Problem requirements: From the line with "collection date: 1896-07-18" to the last line, write the lines out again with "locality" swapped for "place" and nothing else altered.

Supplied entries:
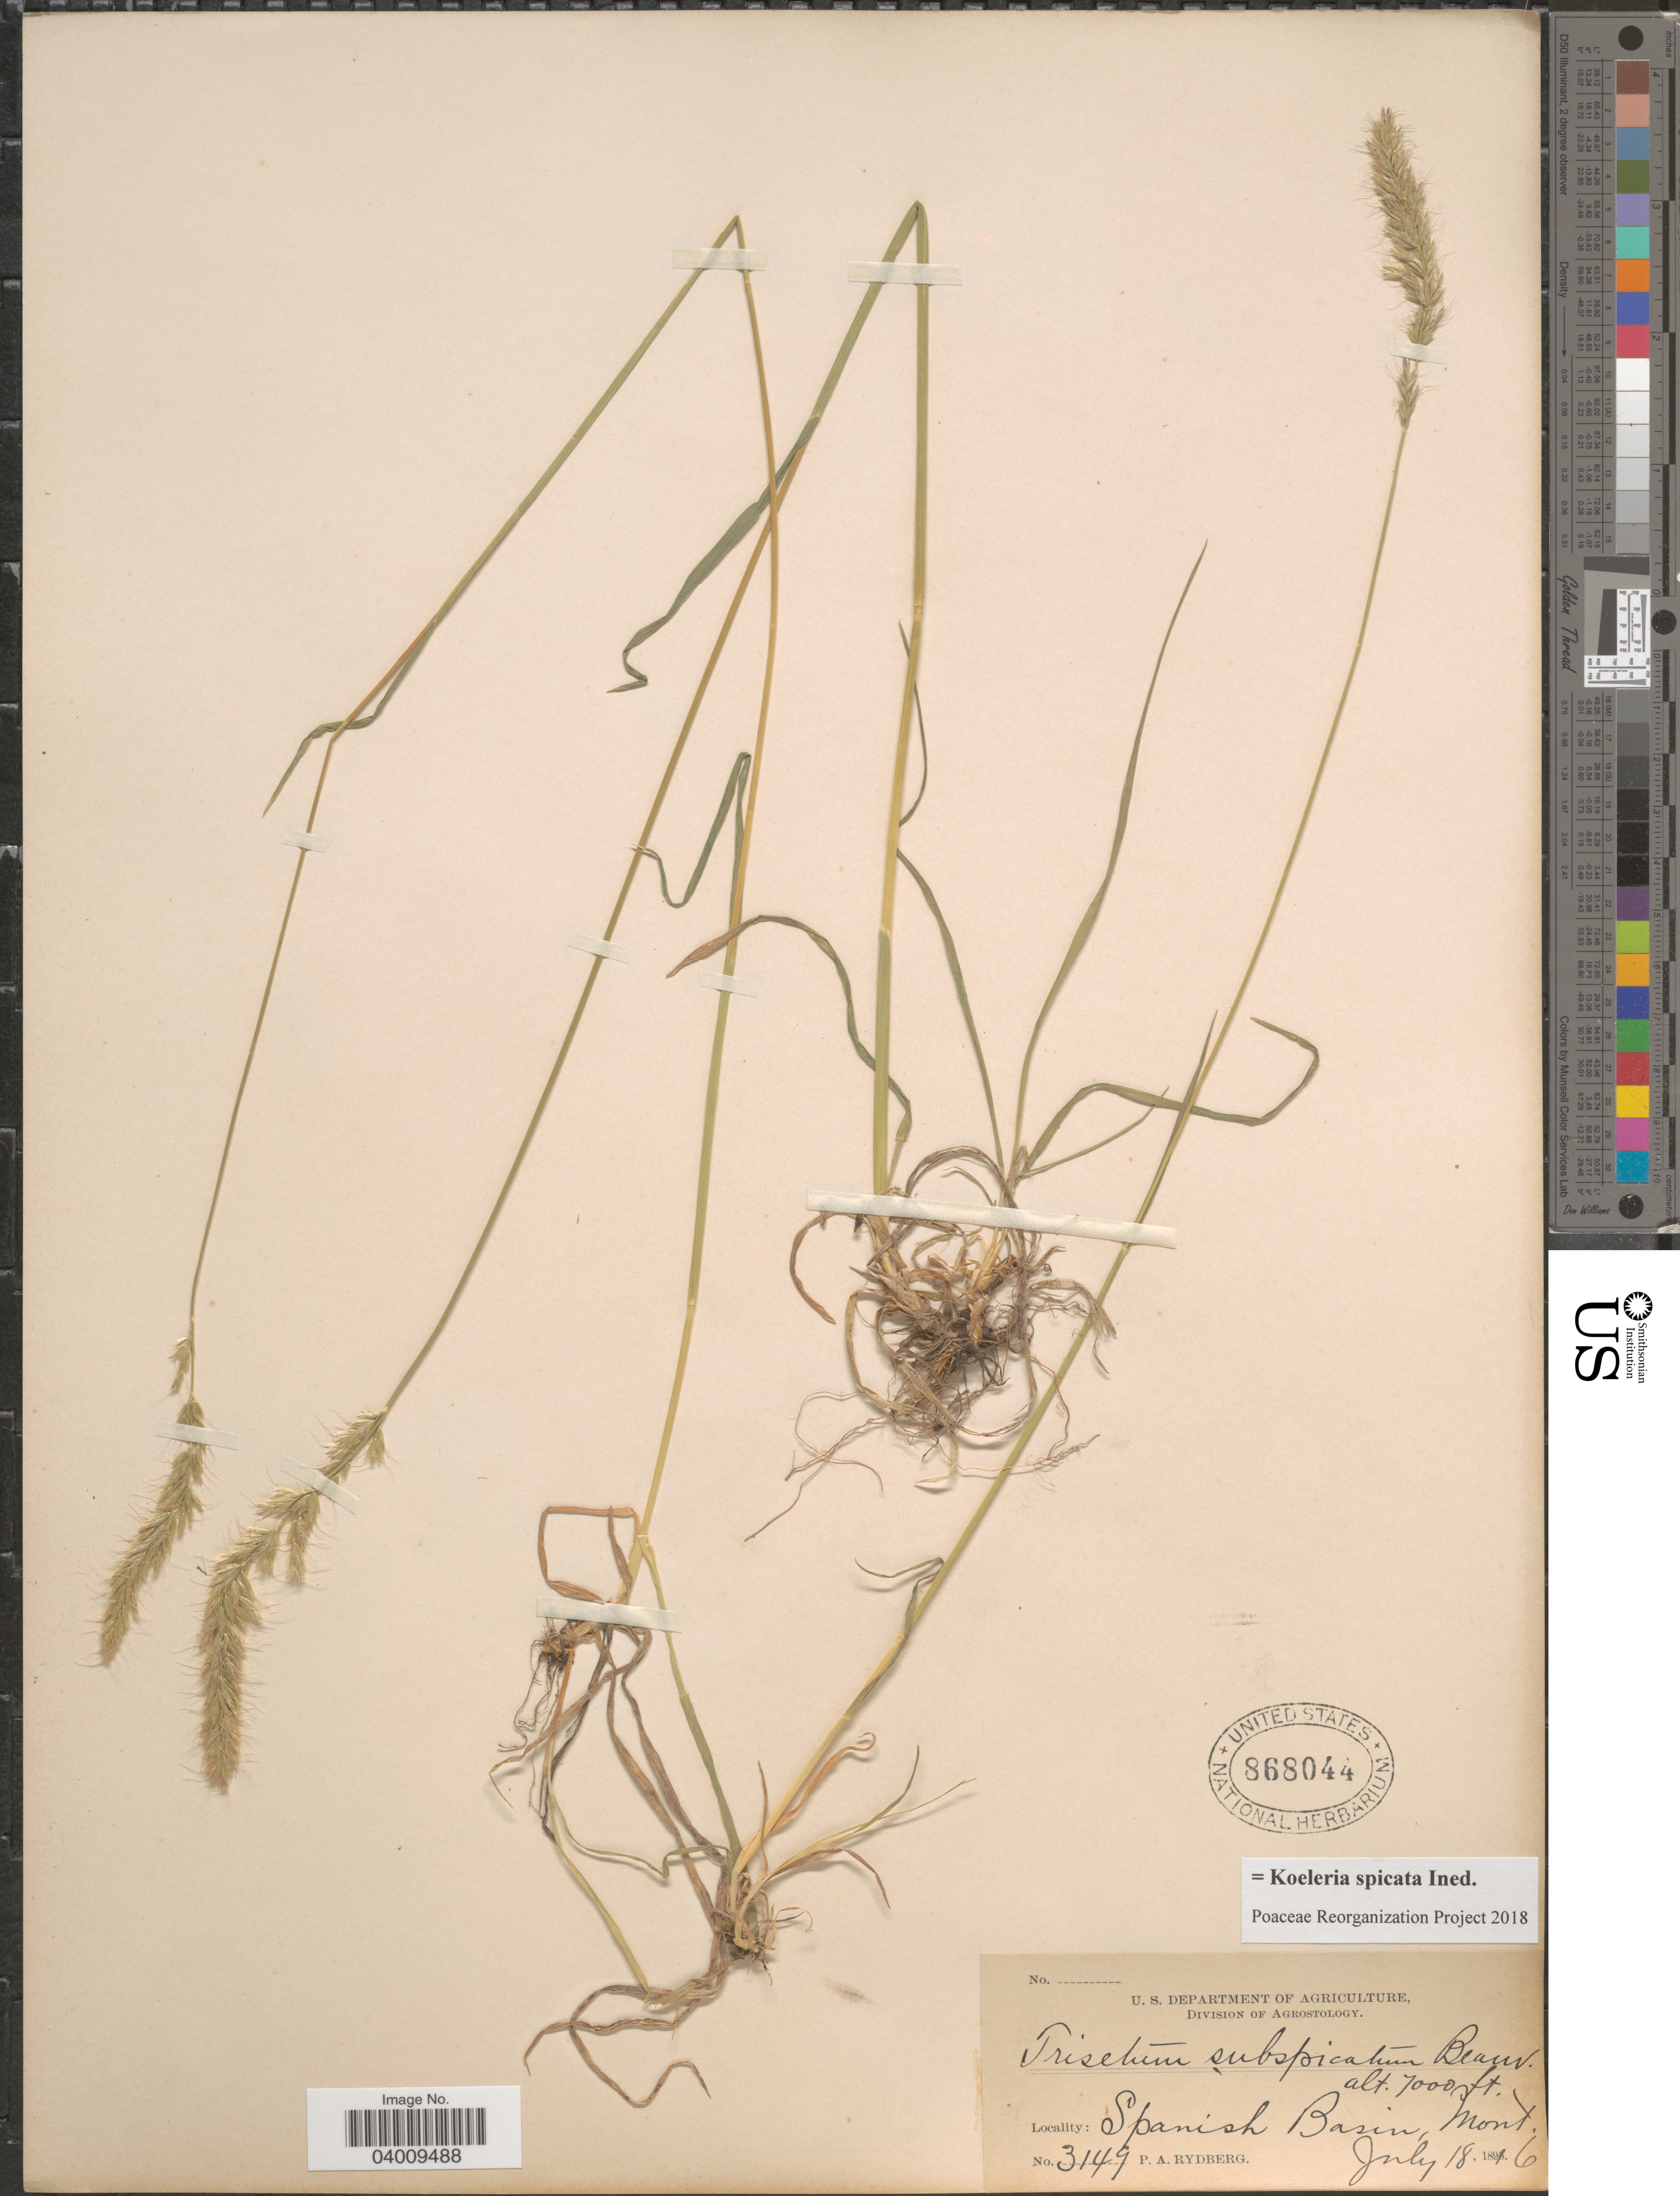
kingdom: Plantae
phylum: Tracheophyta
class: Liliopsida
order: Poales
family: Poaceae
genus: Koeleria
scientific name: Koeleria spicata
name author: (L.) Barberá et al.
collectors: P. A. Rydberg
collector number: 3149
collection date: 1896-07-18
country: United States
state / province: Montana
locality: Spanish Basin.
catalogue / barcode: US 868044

Full answer:
collection date: 1896-07-18
country: United States
state / province: Montana
place: Spanish Basin.
catalogue / barcode: US 868044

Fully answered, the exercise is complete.